[Source passage Boundary: Start]

The bioethanol used in Abengoa vehicles is origin certified, assuring biomass is utilized in its production.

Innovation

The RED Bioenergy Sustainability Assurance Scheme standard

Abengoa Bioenergy has already completed the first training workshop on the RBSA standard

Abengoa Bioenergy has developed a sustainability certification standard known as the RED Bioenergy Sustainability Assurance Scheme, which establishes requirements to meet the criteria of the Renewable Energy Directive 2009/28/EC (RED) throughout the entire chain of supply, from agricultural production to the end user, in a global geographic environment.

The RBSA standard, currently pending approval by the European Commission, is an ideal tool for placing value on the initiatives Abengoa Bioenergy has been promoting in recent years in the field of sustainability. The standard, which is pioneer in its field and extends beyond mere compliance with regulations, includes all the prescriptions required to ensure that all economic operators associated with the production of biofuels can:

  1. Verify that their feedstock production areas are not located in high biodiversity or carbon stock areas.
  2. Check that the biofuel, once commercialized, results in a saving in greenhouse gas (GHG) emissions in excess of the thresholds established in the RED – this saving is calculated by Analysis of the Life Cycle versus the replaced fossil fuel.
  3. Provide information related with the biofuel produced that can be traced to the feedstock from which it originated, by means of a Mass Balance System.

The requirements must be verified by independent audit, so all agents operating under the RBSA standard will be subject to external control by certifying agencies duly accredited under the most stringent standards prior to their participation in the program. Among other aspects, the RBSA demands accreditation under the ISO 65 standard for certification of the product and auditing pursuant to the guidelines of the ISO 1911 standard.

[Source passage Boundary: End]

■ Apply what you read ■
1. According to the RBSA passage, how is the greenhouse gas emissions saving calculated?
2. Select every line of the records that contains the word "significa", matching case exactly.
The RBSA passage and the records come from unrelated sources.

[Records Boundary: Start]

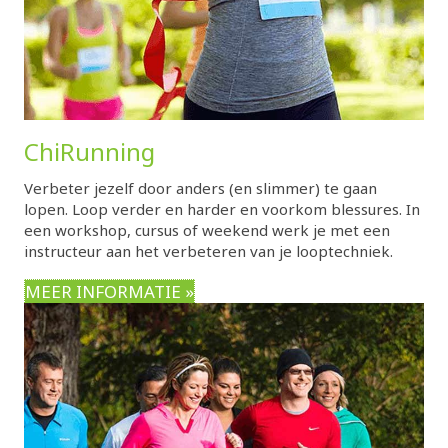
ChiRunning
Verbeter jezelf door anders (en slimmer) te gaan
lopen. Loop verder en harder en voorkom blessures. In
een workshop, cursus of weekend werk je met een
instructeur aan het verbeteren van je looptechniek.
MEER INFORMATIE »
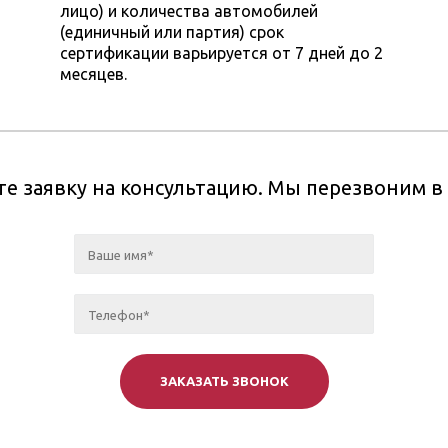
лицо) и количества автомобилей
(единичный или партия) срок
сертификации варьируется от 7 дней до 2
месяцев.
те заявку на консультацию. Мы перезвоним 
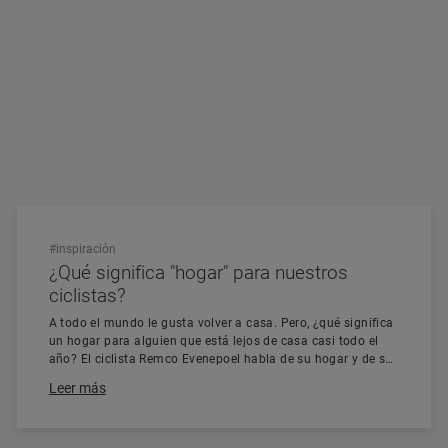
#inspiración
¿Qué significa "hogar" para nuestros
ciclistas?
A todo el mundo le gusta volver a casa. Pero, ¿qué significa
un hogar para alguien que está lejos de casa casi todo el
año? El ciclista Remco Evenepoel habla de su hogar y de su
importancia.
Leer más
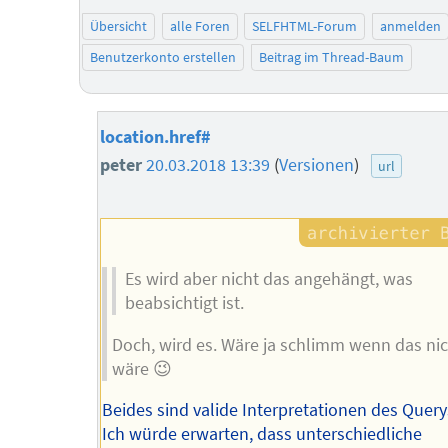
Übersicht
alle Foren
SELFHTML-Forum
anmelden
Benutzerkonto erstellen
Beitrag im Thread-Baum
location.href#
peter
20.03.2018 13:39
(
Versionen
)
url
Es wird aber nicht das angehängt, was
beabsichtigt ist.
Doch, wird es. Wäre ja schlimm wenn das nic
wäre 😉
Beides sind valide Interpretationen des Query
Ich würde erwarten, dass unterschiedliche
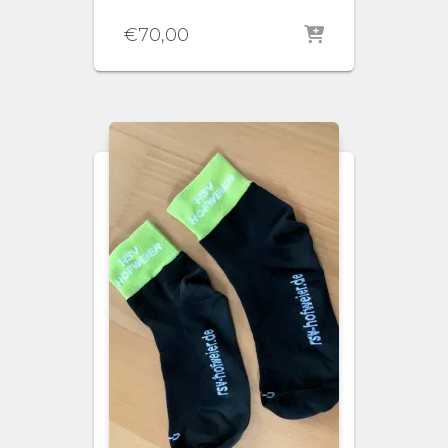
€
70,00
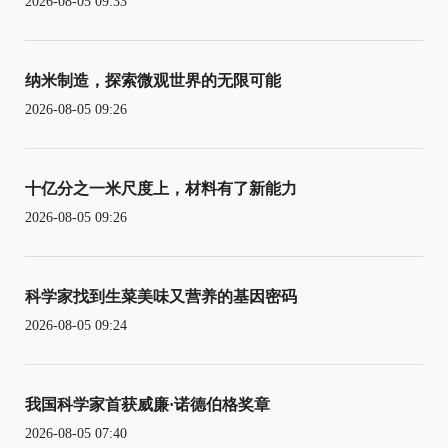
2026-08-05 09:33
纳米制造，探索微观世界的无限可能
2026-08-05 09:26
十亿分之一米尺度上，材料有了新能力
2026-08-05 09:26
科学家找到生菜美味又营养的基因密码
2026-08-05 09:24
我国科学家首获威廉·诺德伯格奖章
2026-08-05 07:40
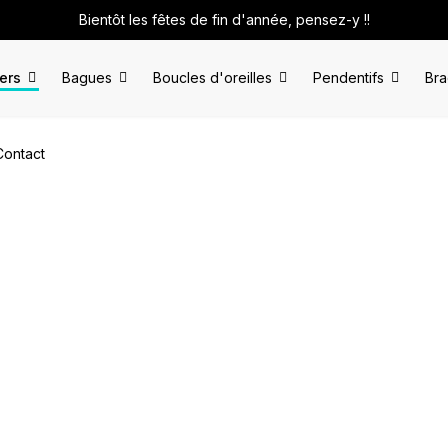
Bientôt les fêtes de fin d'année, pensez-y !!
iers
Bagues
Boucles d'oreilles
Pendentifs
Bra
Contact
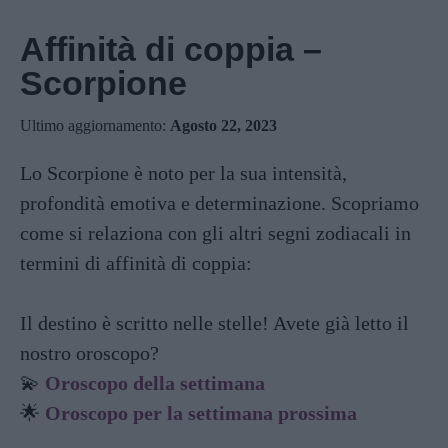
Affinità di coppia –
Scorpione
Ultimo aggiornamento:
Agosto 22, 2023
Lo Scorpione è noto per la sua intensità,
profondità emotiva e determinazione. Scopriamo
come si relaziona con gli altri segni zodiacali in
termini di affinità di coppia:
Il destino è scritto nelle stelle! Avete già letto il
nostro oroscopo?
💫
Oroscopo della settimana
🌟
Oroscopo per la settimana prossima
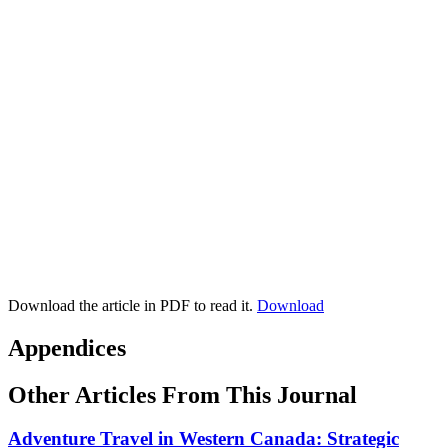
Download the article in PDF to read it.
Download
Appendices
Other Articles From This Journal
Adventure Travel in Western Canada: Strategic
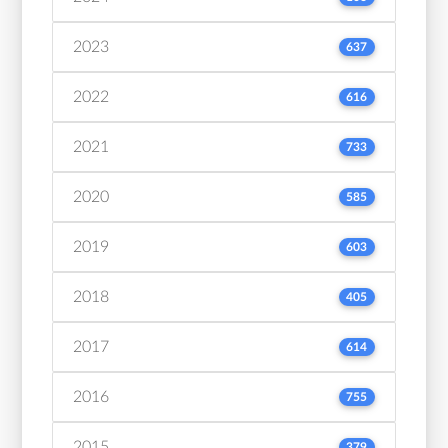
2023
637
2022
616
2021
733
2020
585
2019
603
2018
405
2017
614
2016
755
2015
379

[Records Boundary: End]

■ Results ■
1. It is calculated by Analysis of the Life Cycle versus the replaced fossil fuel.

2.
¿Qué significa "hogar" para nuestros
A todo el mundo le gusta volver a casa. Pero, ¿qué significa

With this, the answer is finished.